Let’s explore what this is already starting to look like.

Automating Product Ownership

Judging from conversations with my peers who lead product teams elsewhere, high agency PMs are beginning to automate much of their day-to-day work, focusing first on the work that’s long been debated as distracting from the core value PMs bring to the organization. Ticket grooming, acceptance criteria reviews, PRD creation, and coordination activities are all targets for automation which includes LLMs summarizing or expanding upon a core idea (4).

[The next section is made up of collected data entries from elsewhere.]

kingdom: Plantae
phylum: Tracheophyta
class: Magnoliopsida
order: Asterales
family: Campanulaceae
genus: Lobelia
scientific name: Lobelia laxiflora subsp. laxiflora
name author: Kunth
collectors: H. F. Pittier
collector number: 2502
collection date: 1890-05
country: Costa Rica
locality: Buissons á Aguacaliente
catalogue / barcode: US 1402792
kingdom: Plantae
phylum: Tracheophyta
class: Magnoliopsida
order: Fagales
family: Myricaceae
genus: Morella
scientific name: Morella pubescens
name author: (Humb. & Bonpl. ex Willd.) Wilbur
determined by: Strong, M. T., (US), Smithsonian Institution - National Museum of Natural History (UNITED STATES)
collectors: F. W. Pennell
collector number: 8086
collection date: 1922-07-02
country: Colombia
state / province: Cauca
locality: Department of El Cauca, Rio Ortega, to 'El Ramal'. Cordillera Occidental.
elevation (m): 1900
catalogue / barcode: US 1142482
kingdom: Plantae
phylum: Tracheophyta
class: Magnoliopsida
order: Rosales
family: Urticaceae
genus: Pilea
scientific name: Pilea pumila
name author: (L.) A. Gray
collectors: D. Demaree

In smaller organizations, this means fewer junior hires as PMs can scale independent of additional headcount. In mid-sized ones, this actually is starting to look like junior PMs being trained by agents their managers deploy. And in the largest organizations, this looks absolutely Kafka-esq with PMs generating specs and their counterpart engineering teams summarizing them, both using LLMs. Positively, the humor of the situation is driving good conversations and starting to streamline processes.

Rapid Prototyping

For technically minded PMs, AI driven prototyping and codegen is phenomenal today. Last year, I built a side project that ultimately turned into a feature we released. I built it with VSCode and did 90% of the coding but just 10% of the debugging. This year, using Cursor for another side project, I wrote 10% of the code and 0% of debugging as Cursor was able to address any issue it accidentally created.